Supplied passage Block Start

# Sticky  Official announcement: 50 years of an icon



## Synchron

Dear members, and DOXA owners, I am happy to announce the rebirth of JENNY Caribbean watches, the occasion is 50 years since the introduction of the first JENNY Caribbean model.

Brief history of Jenny watches:

The rich history of JENNY watches began more than 50 years ago. Gustav Jenny 1889 - 1983 started out manufacturing, assembling and finishing watches and watch components for established Swiss watch brands. In 1963, his son Paul G. Jenny 1918 - 1978 established Jenny & Cie S.A. in Lengnau / Switzerland, and introduced their first line of dive watches, the JENNY Caribbean, which was soon to become the world's first 1000 meter water resistant dive watch, patented in Switzerland under Brev. 5292/68 Triple safe. And the story continues... in 1969 Paul G. Jenny and his brothers Hans and Werner apply to patent a Non-Decompression bezel, US Patent no.3,613,354. Within 10 years Jenny watches has set new standards and become a world leader in manufacturing Water resistant dive watches. Jenny & Cie S.A. has provided dive watches, watch design and constructions to watch companies, like Philip Watch®, Dugena®, Haste de Luxe®, Eisenhardt®, Jaques Monnat®, Aquadive®, Fortis®, Ollech & Wajs®, and many more. For 3 decades JENNY & Cie S.A. continued to supply many Swiss, German and American watch brands with extremely well engineered watches and watch cases, bearing the JENNY fish logo. JENNY watches prides itself in being among the very few Swiss watch brands that are independent and still family owned, with members of the family who witnessed the early days of JENNY & Cie S.A. still actively contributing to the relaunch in 2012.

*The above listed Trademarks are property of their respective owners, JENNY watches today is not affiliated with any of the above trademarks or their owners.*

The re-edition:

The new JENNY Caribbean 300 is a true reproduction of Jenny & Cie S.A.'s first ever made dive watch (JENNY Caribbean 700). Modern Swiss movements, Sapphire crystal and sapphire bezel inserts replace the mineral crystal and the perspex bezel insert. The new JENNY Caribbean 300 is crowned by the patented Non-Decompression bezel in imperial version. The new JENNY Caribbean 300 is housed in a perfectly sized case of 42 mm with a case height of 12.3 mm. The depth rating of 1000 feet meets the requirements of today's modern professional diver. The JENNY Caribbean 300 is designed to serve as a reliable mechanical back up device to a modern dive computer. The case back bears Jenny's first logo, the Xiphias (sword fish). The new (old) logo is historical to JENNY watches and represents a the early days in the evolution of the Jenny Caribbean. The new JENNY Caribbean 300 was designed with one goal, to be a high quality affordable Swiss Made dive watch, that combines historical pedigree, modern high tech materials, high quality components, whether an amateur or a professional diver, a watch collector or a deskdiver, the new The new JENNY Caribbean 300 will definitely meet your expectations.

Supplied passage Block End

[Problem]
Answer these questions from the JENNY Caribbean announcement:
1. In what year did Paul G. Jenny establish Jenny & Cie S.A.?
2. What is the case size of the new JENNY Caribbean 300?
3. Which logo appears on the case back of the new model?

Supplied data Block Start

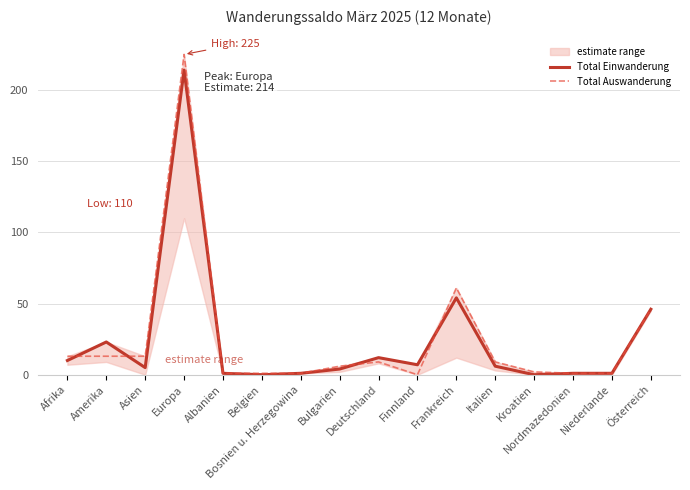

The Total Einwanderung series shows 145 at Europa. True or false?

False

Supplied data Block End
Supplied data Block Start

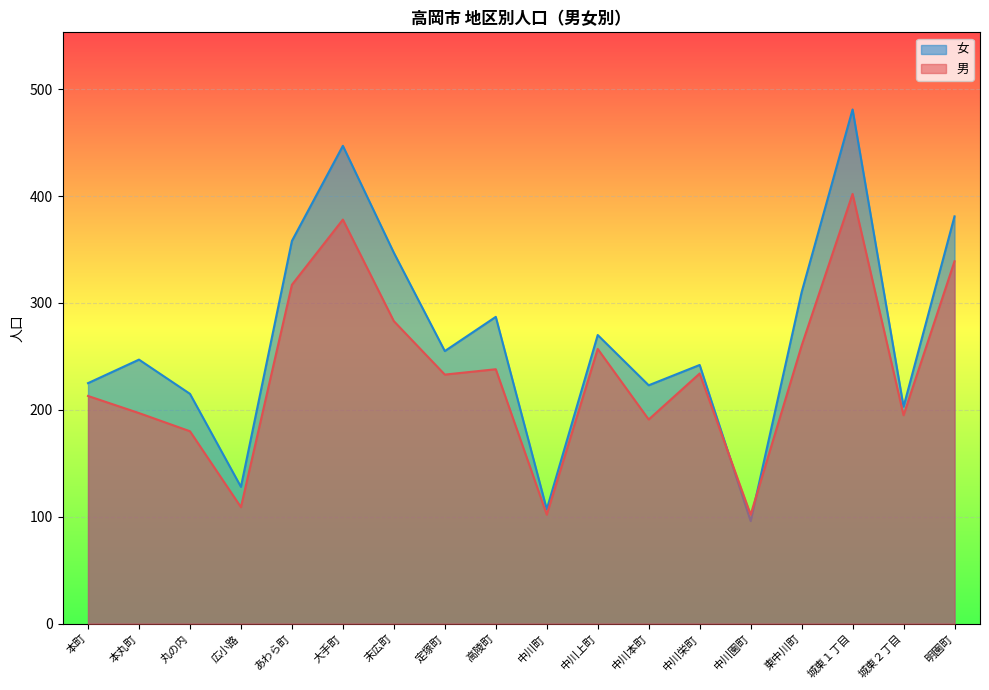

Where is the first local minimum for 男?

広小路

Supplied data Block End

[Result]
1. 1963
2. 42 mm, with a case height of 12.3 mm
3. Jenny's first logo, the Xiphias (sword fish)